-- Extracted material follows --

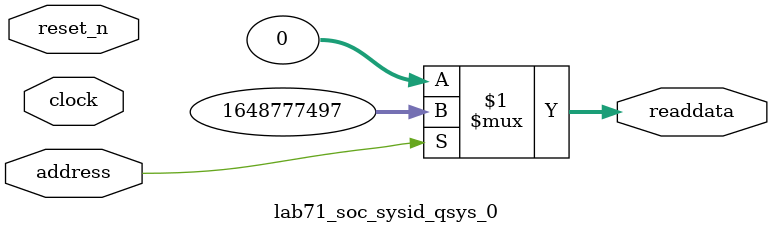
<source format=v>



// synthesis translate_off
`timescale 1ns / 1ps
// synthesis translate_on

// turn off superfluous verilog processor warnings 
// altera message_level Level1 
// altera message_off 10034 10035 10036 10037 10230 10240 10030 

module lab71_soc_sysid_qsys_0 (
               // inputs:
                address,
                clock,
                reset_n,

               // outputs:
                readdata
             )
;

  output  [ 31: 0] readdata;
  input            address;
  input            clock;
  input            reset_n;

  wire    [ 31: 0] readdata;
  //control_slave, which is an e_avalon_slave
  assign readdata = address ? 1648777497 : 0;

endmodule



</source>
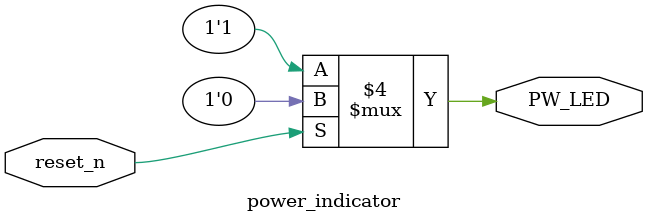
<source format=v>
module power_indicator
(
  input reset_n,
  output reg PW_LED
);
always @ (*)begin
  if(!reset_n)
    PW_LED = 1'b1;
  else
    PW_LED = 1'b0;
end
endmodule

</source>
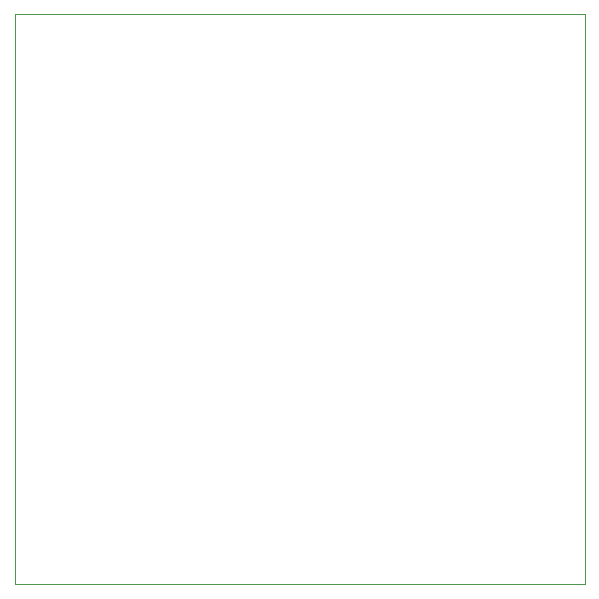
<source format=gbr>
G04 #@! TF.GenerationSoftware,KiCad,Pcbnew,(5.1.0-0)*
G04 #@! TF.CreationDate,2019-04-25T22:15:39+08:00*
G04 #@! TF.ProjectId,ws2812b,77733238-3132-4622-9e6b-696361645f70,rev?*
G04 #@! TF.SameCoordinates,Original*
G04 #@! TF.FileFunction,Profile,NP*
%FSLAX46Y46*%
G04 Gerber Fmt 4.6, Leading zero omitted, Abs format (unit mm)*
G04 Created by KiCad (PCBNEW (5.1.0-0)) date 2019-04-25 22:15:39*
%MOMM*%
%LPD*%
G04 APERTURE LIST*
%ADD10C,0.050000*%
G04 APERTURE END LIST*
D10*
X99060000Y-25400000D02*
X50800000Y-25400000D01*
X99060000Y-73660000D02*
X99060000Y-25400000D01*
X50800000Y-73660000D02*
X99060000Y-73660000D01*
X50800000Y-25400000D02*
X50800000Y-73660000D01*
M02*

</source>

-- Extracted material concluded --

(Directions for this task) What you write should match the entries exactly, except that the pictures are dropped.

(Answer to this exercise)
<source format=v>



// synthesis translate_off
`timescale 1ns / 1ps
// synthesis translate_on

// turn off superfluous verilog processor warnings 
// altera message_level Level1 
// altera message_off 10034 10035 10036 10037 10230 10240 10030 

module lab71_soc_sysid_qsys_0 (
               // inputs:
                address,
                clock,
                reset_n,

               // outputs:
                readdata
             )
;

  output  [ 31: 0] readdata;
  input            address;
  input            clock;
  input            reset_n;

  wire    [ 31: 0] readdata;
  //control_slave, which is an e_avalon_slave
  assign readdata = address ? 1648777497 : 0;

endmodule



</source>
<source format=v>
module power_indicator
(
  input reset_n,
  output reg PW_LED
);
always @ (*)begin
  if(!reset_n)
    PW_LED = 1'b1;
  else
    PW_LED = 1'b0;
end
endmodule

</source>
<source format=gbr>
G04 #@! TF.GenerationSoftware,KiCad,Pcbnew,(5.1.0-0)*
G04 #@! TF.CreationDate,2019-04-25T22:15:39+08:00*
G04 #@! TF.ProjectId,ws2812b,77733238-3132-4622-9e6b-696361645f70,rev?*
G04 #@! TF.SameCoordinates,Original*
G04 #@! TF.FileFunction,Profile,NP*
%FSLAX46Y46*%
G04 Gerber Fmt 4.6, Leading zero omitted, Abs format (unit mm)*
G04 Created by KiCad (PCBNEW (5.1.0-0)) date 2019-04-25 22:15:39*
%MOMM*%
%LPD*%
G04 APERTURE LIST*
%ADD10C,0.050000*%
G04 APERTURE END LIST*
D10*
X99060000Y-25400000D02*
X50800000Y-25400000D01*
X99060000Y-73660000D02*
X99060000Y-25400000D01*
X50800000Y-73660000D02*
X99060000Y-73660000D01*
X50800000Y-25400000D02*
X50800000Y-73660000D01*
M02*

</source>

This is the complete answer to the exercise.